## Work order:
Can you restate the records below word for word?
┄┄┄┄┄┄┄┄┄┄┄┄┄┄┄┄┄┄┄┄
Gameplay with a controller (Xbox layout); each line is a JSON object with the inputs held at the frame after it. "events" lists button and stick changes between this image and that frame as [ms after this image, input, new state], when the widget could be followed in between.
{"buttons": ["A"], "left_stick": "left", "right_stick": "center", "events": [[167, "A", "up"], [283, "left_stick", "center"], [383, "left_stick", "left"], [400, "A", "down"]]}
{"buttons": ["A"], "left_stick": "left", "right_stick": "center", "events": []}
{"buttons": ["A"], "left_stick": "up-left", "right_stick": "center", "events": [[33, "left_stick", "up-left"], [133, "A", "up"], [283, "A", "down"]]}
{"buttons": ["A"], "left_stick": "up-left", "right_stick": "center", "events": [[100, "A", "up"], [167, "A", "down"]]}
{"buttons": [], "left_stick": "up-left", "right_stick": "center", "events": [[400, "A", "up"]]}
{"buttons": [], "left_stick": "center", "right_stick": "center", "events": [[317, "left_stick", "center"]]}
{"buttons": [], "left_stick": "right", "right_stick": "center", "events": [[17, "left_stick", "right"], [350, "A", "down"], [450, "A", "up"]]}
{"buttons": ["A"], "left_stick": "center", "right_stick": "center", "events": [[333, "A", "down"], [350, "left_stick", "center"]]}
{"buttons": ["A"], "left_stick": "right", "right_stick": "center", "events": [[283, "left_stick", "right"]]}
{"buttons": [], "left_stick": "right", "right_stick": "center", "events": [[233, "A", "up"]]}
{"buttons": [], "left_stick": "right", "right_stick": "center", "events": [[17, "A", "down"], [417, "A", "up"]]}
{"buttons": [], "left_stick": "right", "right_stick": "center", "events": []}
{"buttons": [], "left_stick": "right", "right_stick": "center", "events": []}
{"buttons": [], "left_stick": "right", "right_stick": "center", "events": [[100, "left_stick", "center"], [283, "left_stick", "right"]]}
┄┄┄┄┄┄┄┄┄┄┄┄┄┄┄┄┄┄┄┄
## Solved exercise:
Gameplay with a controller (Xbox layout); each line is a JSON object with the inputs held at the frame after it. "events" lists button and stick changes between this image and that frame as [ms after this image, input, new state], when the widget could be followed in between.
{"buttons": ["A"], "left_stick": "left", "right_stick": "center", "events": [[167, "A", "up"], [283, "left_stick", "center"], [383, "left_stick", "left"], [400, "A", "down"]]}
{"buttons": ["A"], "left_stick": "left", "right_stick": "center", "events": []}
{"buttons": ["A"], "left_stick": "up-left", "right_stick": "center", "events": [[33, "left_stick", "up-left"], [133, "A", "up"], [283, "A", "down"]]}
{"buttons": ["A"], "left_stick": "up-left", "right_stick": "center", "events": [[100, "A", "up"], [167, "A", "down"]]}
{"buttons": [], "left_stick": "up-left", "right_stick": "center", "events": [[400, "A", "up"]]}
{"buttons": [], "left_stick": "center", "right_stick": "center", "events": [[317, "left_stick", "center"]]}
{"buttons": [], "left_stick": "right", "right_stick": "center", "events": [[17, "left_stick", "right"], [350, "A", "down"], [450, "A", "up"]]}
{"buttons": ["A"], "left_stick": "center", "right_stick": "center", "events": [[333, "A", "down"], [350, "left_stick", "center"]]}
{"buttons": ["A"], "left_stick": "right", "right_stick": "center", "events": [[283, "left_stick", "right"]]}
{"buttons": [], "left_stick": "right", "right_stick": "center", "events": [[233, "A", "up"]]}
{"buttons": [], "left_stick": "right", "right_stick": "center", "events": [[17, "A", "down"], [417, "A", "up"]]}
{"buttons": [], "left_stick": "right", "right_stick": "center", "events": []}
{"buttons": [], "left_stick": "right", "right_stick": "center", "events": []}
{"buttons": [], "left_stick": "right", "right_stick": "center", "events": [[100, "left_stick", "center"], [283, "left_stick", "right"]]}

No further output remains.